I also want to include some quotes from the article - especially since they support what I said in an earlier blog from my days at Microsoft, Question on what "policy-based business" means ... :-)
- Data aren’t created in a vacuum. Data are created or acquired as part of the business processes that define an enterprise. And business processes are driven by the enterprise business model and business strategy, goals, and objectives. These are expressed in natural language, which can be descriptive and persuasive but also can create ambiguities. The nomenclature comprising
- ... the natural language used to describe the business, to design and execute business processes, and to define data elements is often left out of enterprise discussions of performance management and performance improvement.
- ... ontologies can become a vehicle for the deeper collaboration that needs to occur between business units and IT departments. In fact, the success of Linked Data within a business context will depend on the involvement of the business units. The people in the business units are the best people to describe the domain ontology they’re responsible for.
- Traditional integration methods manage the data problem one piece at a time. It is expensive, prone to error, and doesn’t scale. Metadata management gets companies partway there by exploring the definitions, but it still doesn’t reach the level of shared semantics defined in the context of the extended virtual enterprise. Linked Data offers the most value. It creates a context that allows companies to compare their semantics, to decide where to agree on semantics, and to select where to retain distinctive semantics because it creates competitive advantage.
And, yes, I did say something similar to this in an earlier post on Semantic Web and Business. (Thumbs up :-)
Tuesday, June 2, 2009
PriceWaterhouseCoopers Spring Technology Forecast (Part 1)
Spinning a data Web overviewed the technologies of the Semantic Web, and discussed how businesses can benefit from developing domain ontologies and then mediating/integrating/querying them across both internal and external data. The value of mediation is summarized in the following figure ...
I like this, since I said something similar in my post on the Semantic Web and Business.

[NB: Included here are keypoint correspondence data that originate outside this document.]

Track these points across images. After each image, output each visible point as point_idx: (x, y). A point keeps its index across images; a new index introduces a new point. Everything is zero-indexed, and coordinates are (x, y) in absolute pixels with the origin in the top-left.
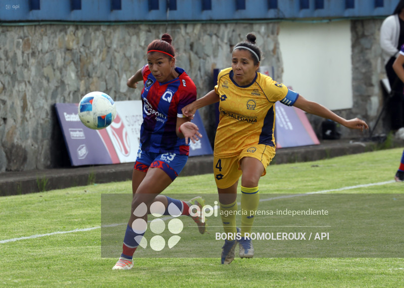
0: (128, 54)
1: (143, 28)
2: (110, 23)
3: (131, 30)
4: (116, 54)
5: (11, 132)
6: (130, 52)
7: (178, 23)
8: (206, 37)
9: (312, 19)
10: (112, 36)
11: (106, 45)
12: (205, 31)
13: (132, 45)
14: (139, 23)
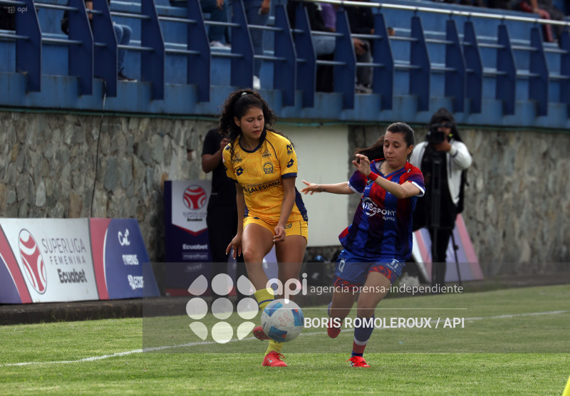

Backing up this thesis, Tom Scott of BBC Earth provided a supporting quote in his interview, Traversing the Giant Global Graph. "... when you start getting either very large volumes or very heterogeneous data sets, then for all intents and purposes, it is impossible for any one person to try to structure that information. It just becomes too big a problem. For one, you don’t have the domain knowledge to do that job. It’s intellectually too difficult. But you can say to each domain expert, model your domain of knowledge— the ontology—and publish the model in the way that both users and machine can interface with it. Once you do that, then you need a way to manage the shared vocabulary by which you describe things, so that when I say “chair,” you know what I mean. When you do that, then you have a way in which enterprises can join this information, without any one person being responsible for the entire model. After this is in place, anyone else can come across that information and follow the graph to extract the data they’re interested in. And that seems to me to be a sane, sensible, central way of handling it."